**Extracted page text data:**

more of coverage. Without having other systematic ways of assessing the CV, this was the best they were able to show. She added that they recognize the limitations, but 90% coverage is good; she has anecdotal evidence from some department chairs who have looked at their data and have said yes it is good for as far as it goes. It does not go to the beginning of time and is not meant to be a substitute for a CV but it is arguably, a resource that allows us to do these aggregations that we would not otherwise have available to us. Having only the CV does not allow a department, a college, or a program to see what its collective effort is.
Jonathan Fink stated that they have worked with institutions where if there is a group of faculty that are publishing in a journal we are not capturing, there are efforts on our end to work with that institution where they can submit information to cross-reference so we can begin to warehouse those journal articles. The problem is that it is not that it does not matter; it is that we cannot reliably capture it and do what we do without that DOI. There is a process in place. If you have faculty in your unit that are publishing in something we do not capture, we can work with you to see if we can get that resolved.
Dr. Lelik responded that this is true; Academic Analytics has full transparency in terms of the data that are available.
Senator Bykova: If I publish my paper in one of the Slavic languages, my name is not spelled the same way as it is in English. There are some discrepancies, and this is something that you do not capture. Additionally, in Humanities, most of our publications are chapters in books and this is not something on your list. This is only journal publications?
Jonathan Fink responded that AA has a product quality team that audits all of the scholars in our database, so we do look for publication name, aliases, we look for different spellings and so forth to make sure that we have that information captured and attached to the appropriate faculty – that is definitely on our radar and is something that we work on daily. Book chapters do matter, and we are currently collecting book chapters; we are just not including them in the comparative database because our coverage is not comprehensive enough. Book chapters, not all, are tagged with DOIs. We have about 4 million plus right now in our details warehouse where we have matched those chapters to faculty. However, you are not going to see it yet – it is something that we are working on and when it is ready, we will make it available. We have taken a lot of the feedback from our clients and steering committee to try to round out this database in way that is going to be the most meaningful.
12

**HOW TO COMPLETE THIS TASK:** What is needed here is an exact reproduction of all the entries.

**SOLUTION FOR THIS PROBLEM:**
more of coverage. Without having other systematic ways of assessing the CV, this was the best they were able to show. She added that they recognize the limitations, but 90% coverage is good; she has anecdotal evidence from some department chairs who have looked at their data and have said yes it is good for as far as it goes. It does not go to the beginning of time and is not meant to be a substitute for a CV but it is arguably, a resource that allows us to do these aggregations that we would not otherwise have available to us. Having only the CV does not allow a department, a college, or a program to see what its collective effort is.
Jonathan Fink stated that they have worked with institutions where if there is a group of faculty that are publishing in a journal we are not capturing, there are efforts on our end to work with that institution where they can submit information to cross-reference so we can begin to warehouse those journal articles. The problem is that it is not that it does not matter; it is that we cannot reliably capture it and do what we do without that DOI. There is a process in place. If you have faculty in your unit that are publishing in something we do not capture, we can work with you to see if we can get that resolved.
Dr. Lelik responded that this is true; Academic Analytics has full transparency in terms of the data that are available.
Senator Bykova: If I publish my paper in one of the Slavic languages, my name is not spelled the same way as it is in English. There are some discrepancies, and this is something that you do not capture. Additionally, in Humanities, most of our publications are chapters in books and this is not something on your list. This is only journal publications?
Jonathan Fink responded that AA has a product quality team that audits all of the scholars in our database, so we do look for publication name, aliases, we look for different spellings and so forth to make sure that we have that information captured and attached to the appropriate faculty – that is definitely on our radar and is something that we work on daily. Book chapters do matter, and we are currently collecting book chapters; we are just not including them in the comparative database because our coverage is not comprehensive enough. Book chapters, not all, are tagged with DOIs. We have about 4 million plus right now in our details warehouse where we have matched those chapters to faculty. However, you are not going to see it yet – it is something that we are working on and when it is ready, we will make it available. We have taken a lot of the feedback from our clients and steering committee to try to round out this database in way that is going to be the most meaningful.
12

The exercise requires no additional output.